La Grande Muraglia sanitaria umilia Pechino, che la percepisce anche come un modo di saldare qualche conto in sospeso. La stampa cinese si è sdegnata per l’osservazione di Wilbur Ross, segretario al Commercio Usa: «Il virus è un motivo di riflessione in più per il mondo del business, può essere un’opportunità di riportare posti di lavoro in America». Ma la nuova Muraglia anti-virus è stata alzata subito anche da un Paese alleato come la Russia, che ha chiuso i varchi terrestri lungo i 4.300 chilometri di frontiera.

E ha sigillato il confine la Nord Corea, nonostante la Cina sia il grande padrino che salva da 70 anni il regime dei Kim dal collasso economico. È vero che Pyongyang è completamente impreparata a gestire una crisi come il coronavirus, ma Kim Jong-un avrebbe potuto rinunciare a qualche costoso test missilistico e dirottare i pochi fondi nella sanità (forse i cinesi glielo faranno notare, in seguito).
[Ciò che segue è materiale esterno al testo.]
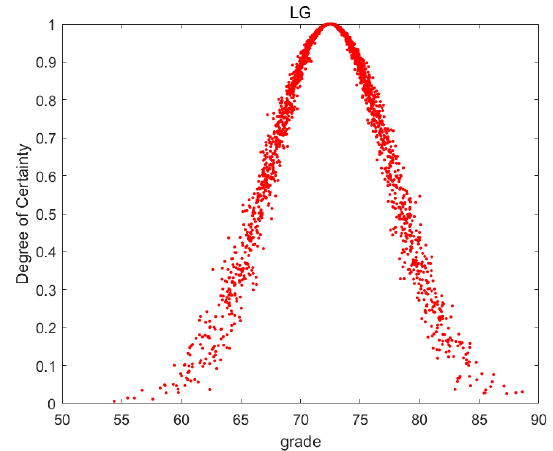
Figure 5. Cloud image of TM.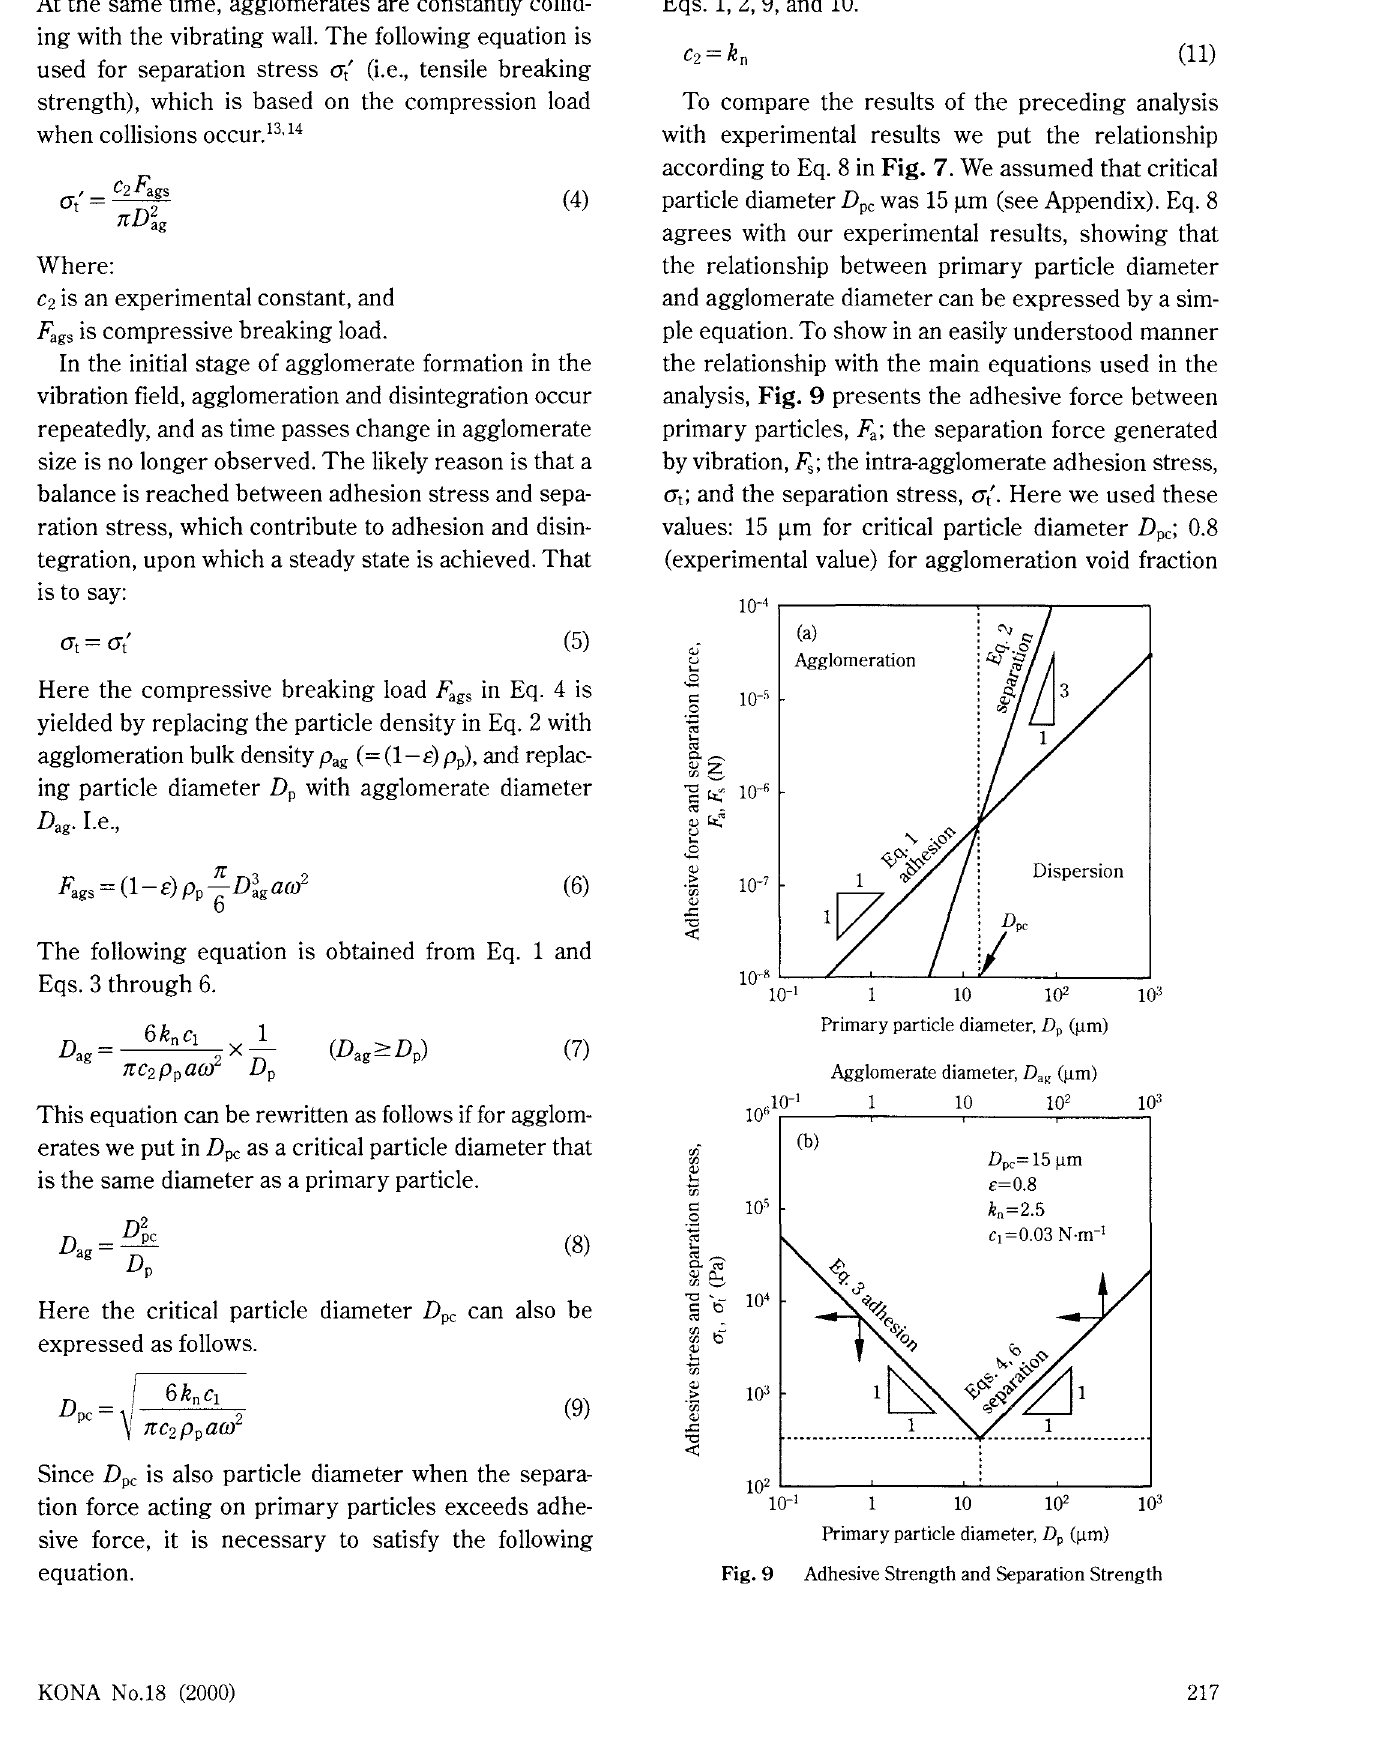
Adhesive Strength and Separation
Si isola dai viaggiatori cinesi anche Singapore, che ha radici mandarine nel suo sangue e nella sua imprenditorialità. Restrizioni in Giappone e Sud Corea.

Hong Kong, che è Cina, continua a ribollire nel suo clima di rancori dopo otto mesi di rivolta. Sciopera il personale ospedaliero che chiede di tenere fuori dall’isola i cinesi continentali malati, per non sommergere il sistema sanitario della City. La governatrice Carrie Lam condanna la protesta, ma ha chiuso 10 dei 14 passaggi tra Hong Kong e la madrepatria.
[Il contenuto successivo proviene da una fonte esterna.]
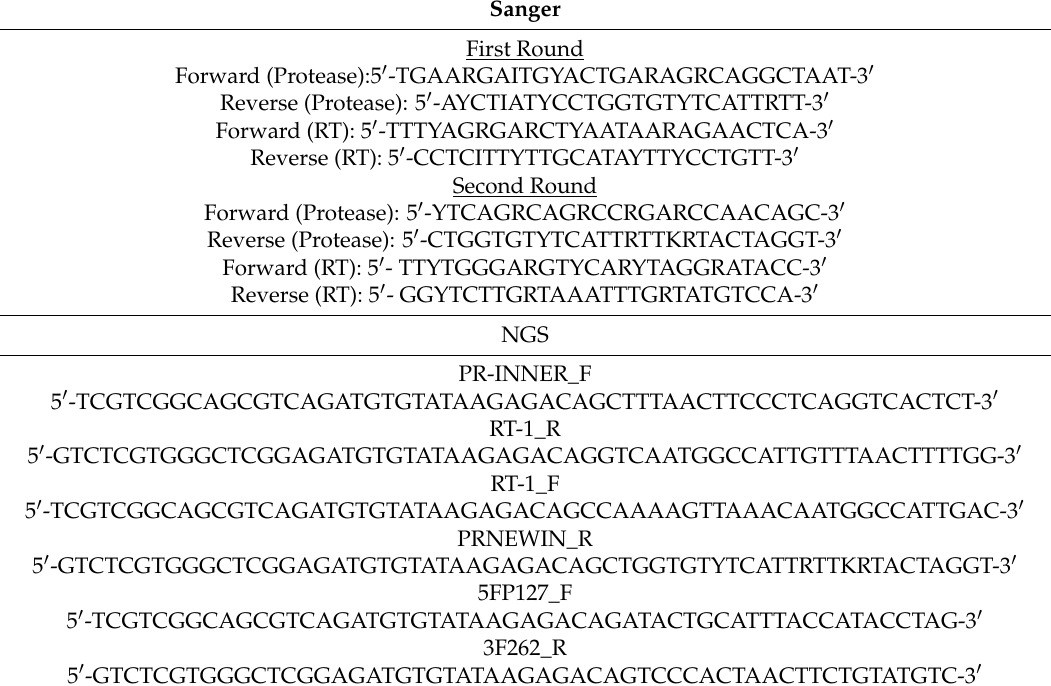
Table 1. Primers used for RT-PCR and PCR procedures.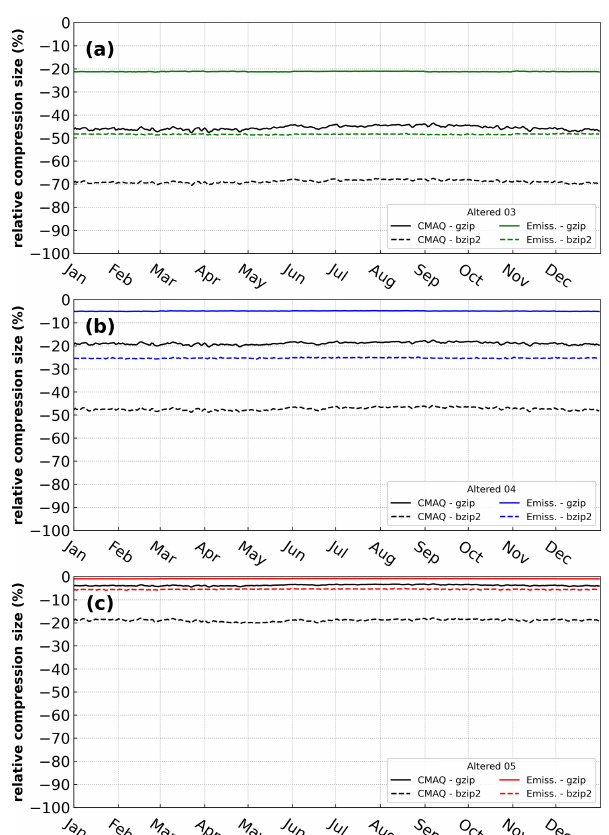
Figure 2. Relative compression size of two utilities, gzip (solid line) and bzip2 (dotted line), on daily emission files (labeled as Emiss.) and direct CMAQ output (labeled as CMAQ) for 2016 with reduced precision settings: 5, 4, and 3 (labeled as Altered 05, Altered 04, and Altered 03, respectively). Negative values indicate better com- pression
C’è un capitolo italiano. Era appena stato inaugurato l’Anno di Turismo e Cultura Italia Cina. Si puntava a superare quota 3 milioni di visitatori cinesi, ora l’obiettivo è di rimandare a casa le migliaia di persone bloccate per lo stop ai voli diretti con Fiumicino e Malpensa. Si lavorava anche alla visita del presidente Mattarella a novembre. Ora, il capo dello Stato scrive a Xi Jinping ringraziandolo per l’aiuto nel rimpatrio da Wuhan e offrendo solidarietà e aiuti. La Camera di Commercio italiana in Cina interviene con un documento critico sull’emergenza decretata dal governo Conte: «Potrebbe portare a un’evoluzione negativa dei rapporti bilaterali e avere un impatto sulla vita professionale e personale degli italiani in Cina, una volta che la situazione tornerà alla normalità».

Bisogna stare attenti, in prospettiva, alla città di Wenzhou, nello Zhejiang. Le autorità si battono per evitare che «diventi la seconda Wuhan» per diffusione del contagio. La gente dello Zhejiang ha grandi rapporti con l’Italia e a Wenzhou potrebbero esserci degli italiani, di cui forse non sappiamo.Prima o poi il virus sarà debellato, e Pechino farà i conti con i vecchi amici che si sono troppo spaventati e con gli avversari che si sono troppo agitati.